Each gynecologic cancer is unique, with different signs and symptoms, different risk factors (things that may increase your chance of getting a disease), and different prevention strategies. All women are at risk for gynecologic cancers, and risk increases with age. When gynecologic cancers are found early, treatment is most effective.
- Cervical Cancer
Begins in the cervix, which is the lower, narrow end of the uterus. (The uterus is also called the womb.)
- Ovarian Cancer and familial ovarian cancer
Begins in the ovaries, which are located on each side of the uterus. This includes cancers of the peritoneum and the fallopian tubes.
- Uterine (endometrial) Cancer
Uterine (endometrial) cancer begins in the uterus, the pear-shaped organ in a woman's pelvis where the baby grows when she is pregnant.
- Vaginal Cancer
Vaginal Cancer begins in the vagina, which is the hollow, tube-like channel between the bottom of the uterus and the outside of the body.
- Vulvar Cancer
Vulvar cancer begins in the vulva, the outer part of the female genital organs.

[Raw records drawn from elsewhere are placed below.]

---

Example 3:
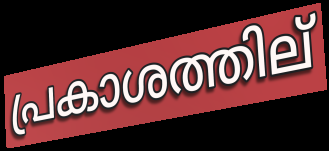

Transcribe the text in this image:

പ്രകാശത്തില്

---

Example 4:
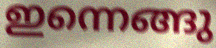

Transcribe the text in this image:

ഇന്നെങ്ങു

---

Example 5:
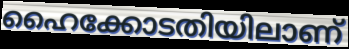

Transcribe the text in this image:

ഹൈക്കോടതിയിലാണ്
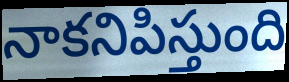
నాకనిపిస్తుంది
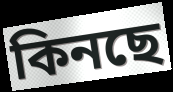
কিনছে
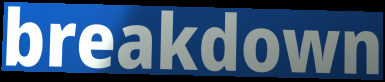
breakdown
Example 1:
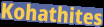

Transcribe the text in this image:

Kohathites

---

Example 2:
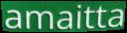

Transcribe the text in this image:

amaitta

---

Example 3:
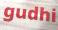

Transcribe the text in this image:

gudhi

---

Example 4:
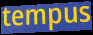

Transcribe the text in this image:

tempus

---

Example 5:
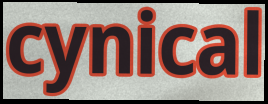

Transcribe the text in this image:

cynical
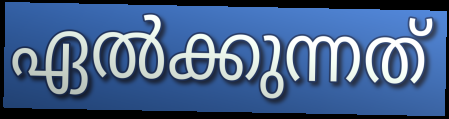
ഏൽക്കുന്നത്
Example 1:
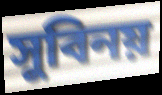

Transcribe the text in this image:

সুবিনয়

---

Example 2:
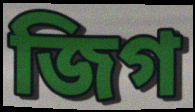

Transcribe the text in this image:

জিগ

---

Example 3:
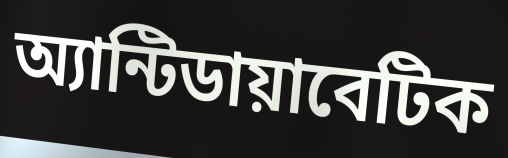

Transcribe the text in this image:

অ্যান্টিডায়াবেটিক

- Dysplasia, sometimes referred to as precancer
This is when there are abnormal cells discovered within tissue or an organ. While the dysplasia is not cancer, the cells may turn into cancer. Your doctor may want to monitor these cells or remove them.
- Ovarian masses and cysts
These are often fluid filled sacs around the ovaries and are often benign. As they can cause pelvic pain and abnormal bleeding you doctor will determine whether they contain cancer and the best methods for treatment.
- Gestational Trophoblastic Disease (GTD)
This is a rare condition in which abnormal cells grow inside the uterus after conception. A hydatidiform mole is the most common type of GTD. Age and a previous molar pregnancy affect the risk of GTD. Usually this condition is benign but, they sometimes become cancer. Your doctor will talk to you about risk factors.
There is no certain way to know which women will have a gynecologic cancer, which covers many different diseases. By knowing your own body, you will be aware of changes and should not hesitate to bring them up with your doctor or nurse.
Symptoms to be aware of include:
- Abnormal vaginal bleeding or discharge is common (all gynecologic cancers except vulvar cancer.)
- Feeling full too quickly or difficulty eating, bloating, and abdominal or back pain (ovarian cancer).
- Pelvic pain or pressure (ovarian and uterine cancers.)
- More frequent or urgent need to urinate and/or constipation (ovarian and vaginal cancers).
- Itching, burning, pain, or tenderness of the vulva, and changes in vulva color or skin (vulvar cancer.)